EXERCISE DIRECTIONS ▸ Copy every line of the data that includes the string "none".

Stored data
=== Begin Enclosure ===

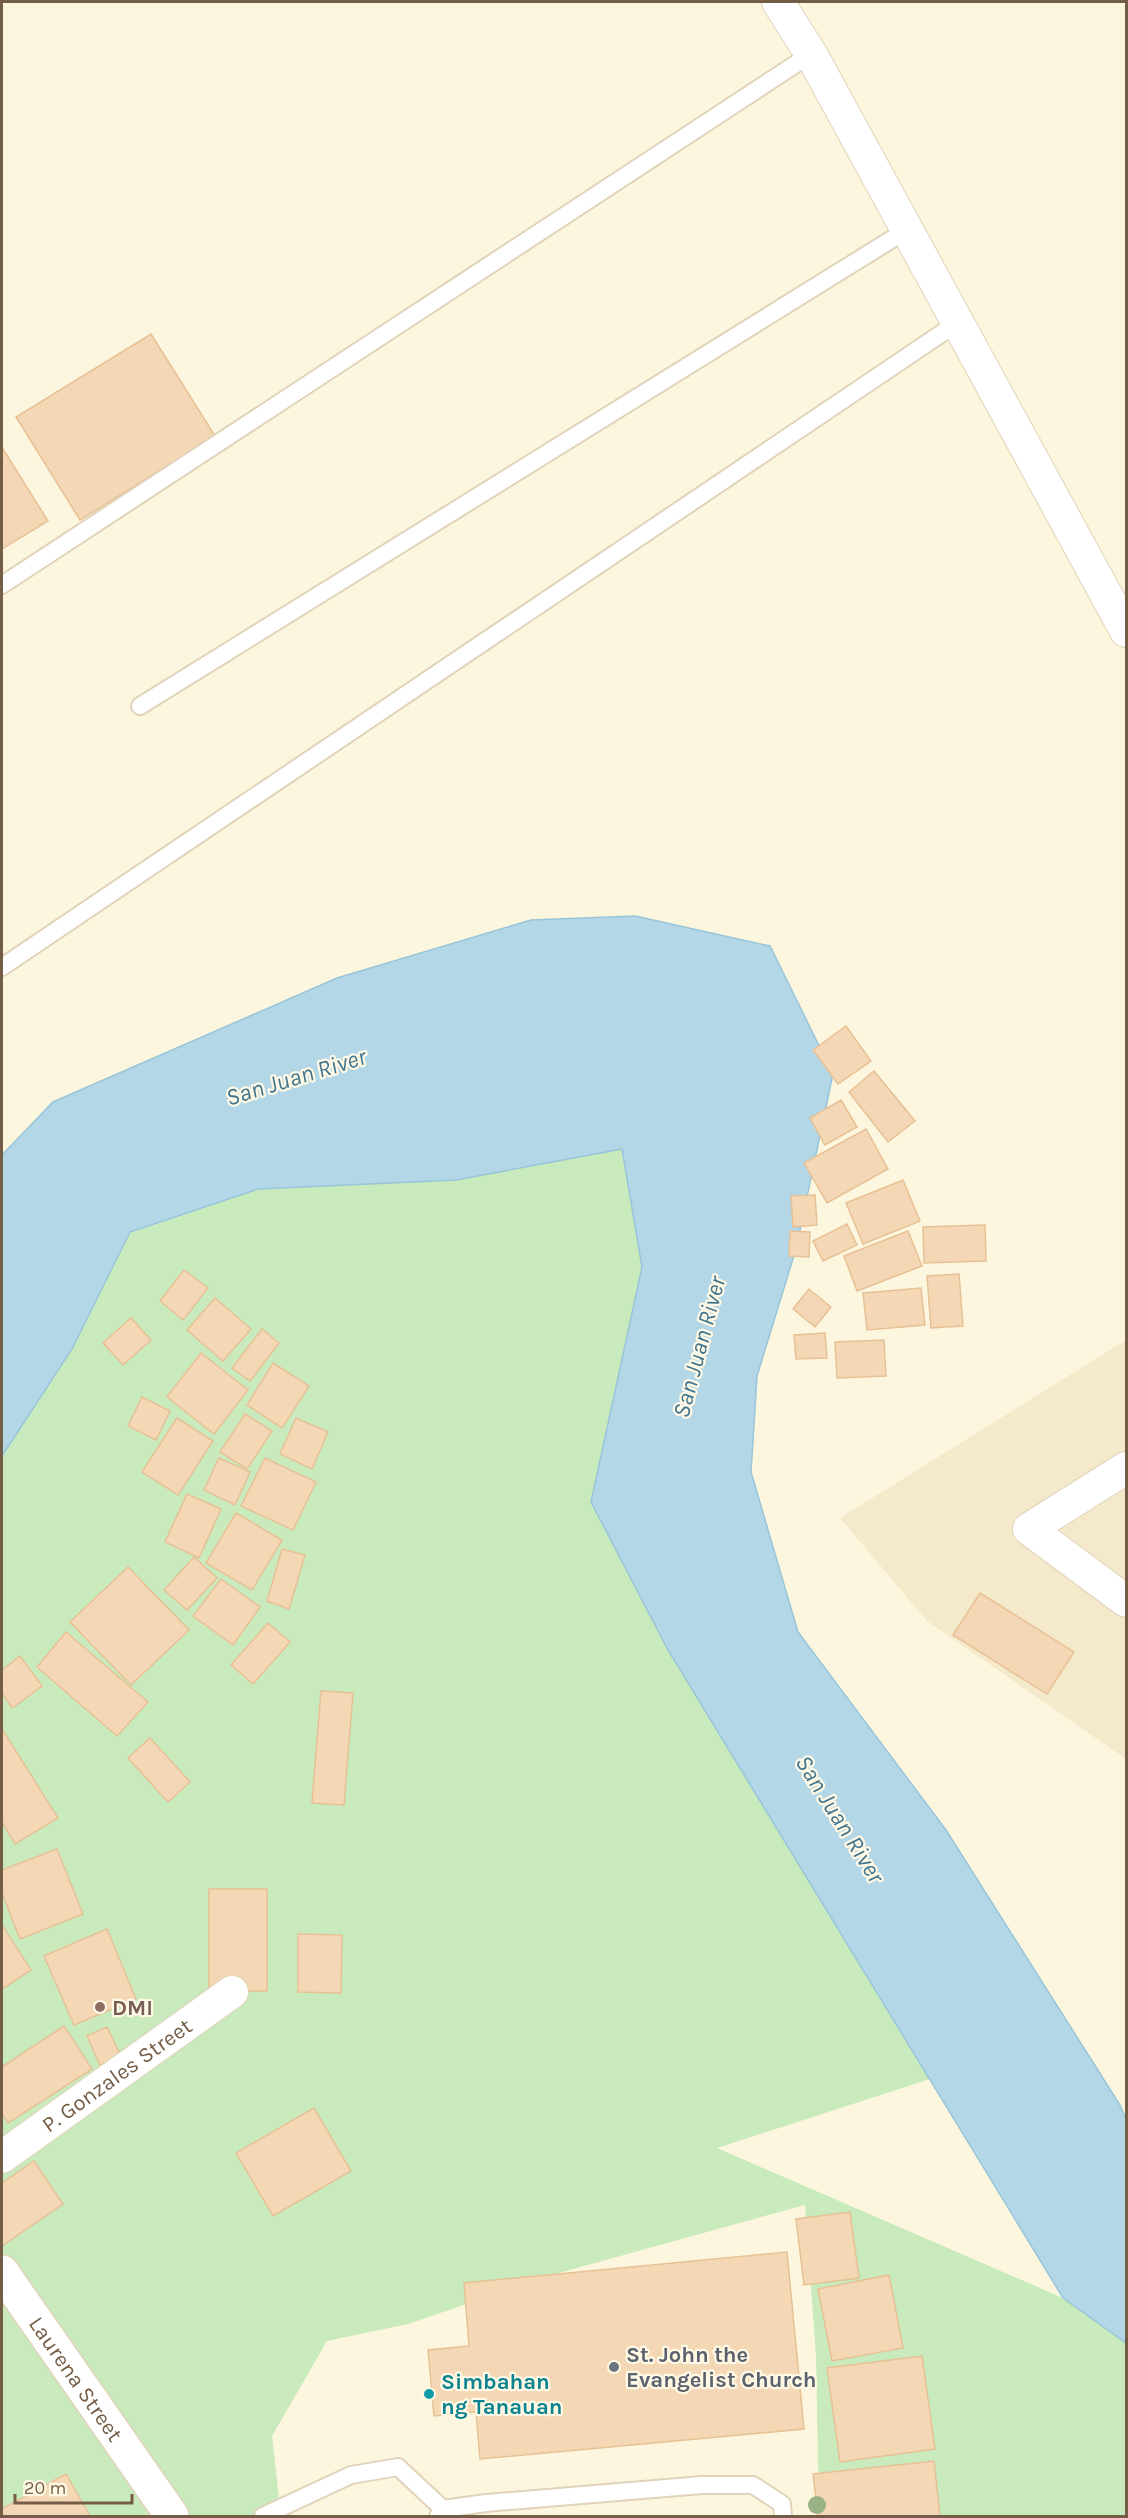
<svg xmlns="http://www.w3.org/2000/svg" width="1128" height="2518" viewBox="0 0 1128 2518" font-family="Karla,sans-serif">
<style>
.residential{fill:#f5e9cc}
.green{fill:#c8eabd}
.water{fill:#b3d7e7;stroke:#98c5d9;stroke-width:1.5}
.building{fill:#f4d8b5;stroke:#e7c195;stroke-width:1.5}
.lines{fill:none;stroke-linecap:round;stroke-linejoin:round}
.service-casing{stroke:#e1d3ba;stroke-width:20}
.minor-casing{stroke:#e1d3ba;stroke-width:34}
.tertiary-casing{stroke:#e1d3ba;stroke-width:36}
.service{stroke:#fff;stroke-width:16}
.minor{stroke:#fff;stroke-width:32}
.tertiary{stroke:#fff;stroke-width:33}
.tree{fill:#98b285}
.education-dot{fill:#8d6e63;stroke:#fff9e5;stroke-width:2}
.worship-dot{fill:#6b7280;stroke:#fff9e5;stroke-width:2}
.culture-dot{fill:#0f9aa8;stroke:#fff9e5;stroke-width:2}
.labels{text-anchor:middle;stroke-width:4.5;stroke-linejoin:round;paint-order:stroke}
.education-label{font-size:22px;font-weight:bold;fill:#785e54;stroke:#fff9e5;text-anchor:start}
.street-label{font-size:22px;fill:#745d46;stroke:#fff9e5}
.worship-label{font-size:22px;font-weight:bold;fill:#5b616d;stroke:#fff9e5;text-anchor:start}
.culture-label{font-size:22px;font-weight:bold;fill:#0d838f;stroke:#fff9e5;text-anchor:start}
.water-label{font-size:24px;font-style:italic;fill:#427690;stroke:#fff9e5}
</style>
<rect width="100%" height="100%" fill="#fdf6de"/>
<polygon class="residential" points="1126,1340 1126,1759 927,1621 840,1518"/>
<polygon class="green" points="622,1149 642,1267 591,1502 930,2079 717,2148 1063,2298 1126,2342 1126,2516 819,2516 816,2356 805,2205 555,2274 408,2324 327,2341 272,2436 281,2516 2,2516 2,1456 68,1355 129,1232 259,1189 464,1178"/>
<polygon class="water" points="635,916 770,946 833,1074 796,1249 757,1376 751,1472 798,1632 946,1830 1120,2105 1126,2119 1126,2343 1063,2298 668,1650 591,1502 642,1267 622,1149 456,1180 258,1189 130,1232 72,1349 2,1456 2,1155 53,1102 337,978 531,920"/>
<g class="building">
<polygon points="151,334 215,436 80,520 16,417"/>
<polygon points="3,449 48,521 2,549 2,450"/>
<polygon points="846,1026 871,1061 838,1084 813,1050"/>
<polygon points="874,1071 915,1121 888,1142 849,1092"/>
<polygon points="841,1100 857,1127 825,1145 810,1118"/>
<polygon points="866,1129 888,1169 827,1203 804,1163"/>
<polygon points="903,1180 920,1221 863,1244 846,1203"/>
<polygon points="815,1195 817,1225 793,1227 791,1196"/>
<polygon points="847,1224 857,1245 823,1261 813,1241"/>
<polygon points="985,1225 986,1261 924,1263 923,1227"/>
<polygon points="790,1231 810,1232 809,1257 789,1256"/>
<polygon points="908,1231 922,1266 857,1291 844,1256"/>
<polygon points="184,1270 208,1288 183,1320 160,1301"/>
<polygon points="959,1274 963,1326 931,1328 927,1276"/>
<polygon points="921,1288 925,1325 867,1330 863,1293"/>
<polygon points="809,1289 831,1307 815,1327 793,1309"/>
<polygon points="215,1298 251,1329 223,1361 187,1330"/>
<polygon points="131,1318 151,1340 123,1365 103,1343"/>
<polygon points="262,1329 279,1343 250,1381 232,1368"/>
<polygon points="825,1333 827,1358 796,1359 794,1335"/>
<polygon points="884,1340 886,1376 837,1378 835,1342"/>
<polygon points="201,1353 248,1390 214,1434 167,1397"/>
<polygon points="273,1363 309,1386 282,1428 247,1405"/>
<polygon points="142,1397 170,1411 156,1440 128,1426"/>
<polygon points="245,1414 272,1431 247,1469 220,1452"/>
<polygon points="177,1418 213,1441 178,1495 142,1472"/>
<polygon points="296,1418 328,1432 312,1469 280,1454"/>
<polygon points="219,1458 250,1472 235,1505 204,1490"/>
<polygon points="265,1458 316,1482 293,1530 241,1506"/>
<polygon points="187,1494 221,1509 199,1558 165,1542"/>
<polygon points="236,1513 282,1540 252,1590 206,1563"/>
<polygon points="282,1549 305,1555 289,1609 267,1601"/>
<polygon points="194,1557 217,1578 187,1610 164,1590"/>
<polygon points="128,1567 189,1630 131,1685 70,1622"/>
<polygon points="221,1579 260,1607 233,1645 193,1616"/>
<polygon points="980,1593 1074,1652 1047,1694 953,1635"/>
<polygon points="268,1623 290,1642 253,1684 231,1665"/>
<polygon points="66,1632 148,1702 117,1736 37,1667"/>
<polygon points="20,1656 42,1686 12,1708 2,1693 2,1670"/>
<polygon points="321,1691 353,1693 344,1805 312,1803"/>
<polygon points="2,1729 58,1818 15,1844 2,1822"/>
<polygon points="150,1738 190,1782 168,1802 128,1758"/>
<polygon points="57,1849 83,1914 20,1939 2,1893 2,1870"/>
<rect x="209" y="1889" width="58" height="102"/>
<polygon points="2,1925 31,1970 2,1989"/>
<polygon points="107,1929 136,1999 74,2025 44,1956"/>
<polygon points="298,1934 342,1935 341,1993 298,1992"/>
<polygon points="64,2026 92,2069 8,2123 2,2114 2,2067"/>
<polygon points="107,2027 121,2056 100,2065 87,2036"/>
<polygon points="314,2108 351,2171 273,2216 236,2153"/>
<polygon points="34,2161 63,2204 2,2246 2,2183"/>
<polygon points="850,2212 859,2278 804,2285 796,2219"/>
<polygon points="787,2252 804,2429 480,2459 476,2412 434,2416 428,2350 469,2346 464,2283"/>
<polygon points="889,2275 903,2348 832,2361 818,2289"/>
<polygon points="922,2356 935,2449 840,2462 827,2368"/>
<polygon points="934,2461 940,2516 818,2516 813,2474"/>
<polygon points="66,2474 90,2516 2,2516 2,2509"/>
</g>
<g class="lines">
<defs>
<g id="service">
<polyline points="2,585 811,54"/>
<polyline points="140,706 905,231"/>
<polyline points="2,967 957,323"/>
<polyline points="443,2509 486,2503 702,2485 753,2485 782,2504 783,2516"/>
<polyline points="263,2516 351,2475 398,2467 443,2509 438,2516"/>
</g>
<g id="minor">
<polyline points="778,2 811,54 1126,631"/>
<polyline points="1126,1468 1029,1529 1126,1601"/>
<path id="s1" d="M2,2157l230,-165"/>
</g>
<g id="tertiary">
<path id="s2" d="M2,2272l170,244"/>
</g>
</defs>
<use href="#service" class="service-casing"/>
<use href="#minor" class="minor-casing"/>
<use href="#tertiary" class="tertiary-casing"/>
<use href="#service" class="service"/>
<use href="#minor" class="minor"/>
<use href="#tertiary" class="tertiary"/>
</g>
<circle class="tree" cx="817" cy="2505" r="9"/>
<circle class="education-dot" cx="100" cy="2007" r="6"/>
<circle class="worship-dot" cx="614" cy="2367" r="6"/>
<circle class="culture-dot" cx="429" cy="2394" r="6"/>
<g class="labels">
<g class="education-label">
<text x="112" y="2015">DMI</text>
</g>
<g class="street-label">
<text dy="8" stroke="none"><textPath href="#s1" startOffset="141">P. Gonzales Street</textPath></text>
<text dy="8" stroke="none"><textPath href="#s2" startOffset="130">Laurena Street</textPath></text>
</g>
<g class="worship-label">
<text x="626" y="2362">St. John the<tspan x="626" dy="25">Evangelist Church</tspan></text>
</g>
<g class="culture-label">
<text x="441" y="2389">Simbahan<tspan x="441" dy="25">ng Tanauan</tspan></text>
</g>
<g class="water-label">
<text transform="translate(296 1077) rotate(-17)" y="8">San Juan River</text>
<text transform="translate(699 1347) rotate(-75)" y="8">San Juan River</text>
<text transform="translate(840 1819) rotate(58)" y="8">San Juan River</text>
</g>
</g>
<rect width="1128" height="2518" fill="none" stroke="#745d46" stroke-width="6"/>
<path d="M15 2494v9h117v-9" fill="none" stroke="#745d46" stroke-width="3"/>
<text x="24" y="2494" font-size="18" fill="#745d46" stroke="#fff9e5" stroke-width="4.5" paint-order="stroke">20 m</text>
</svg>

=== End Enclosure ===

RESPONSE BOX ▸
.lines{fill:none;stroke-linecap:round;stroke-linejoin:round}
<text dy="8" stroke="none"><textPath href="#s1" startOffset="141">P. Gonzales Street</textPath></text>
<text dy="8" stroke="none"><textPath href="#s2" startOffset="130">Laurena Street</textPath></text>
<rect width="1128" height="2518" fill="none" stroke="#745d46" stroke-width="6"/>
<path d="M15 2494v9h117v-9" fill="none" stroke="#745d46" stroke-width="3"/>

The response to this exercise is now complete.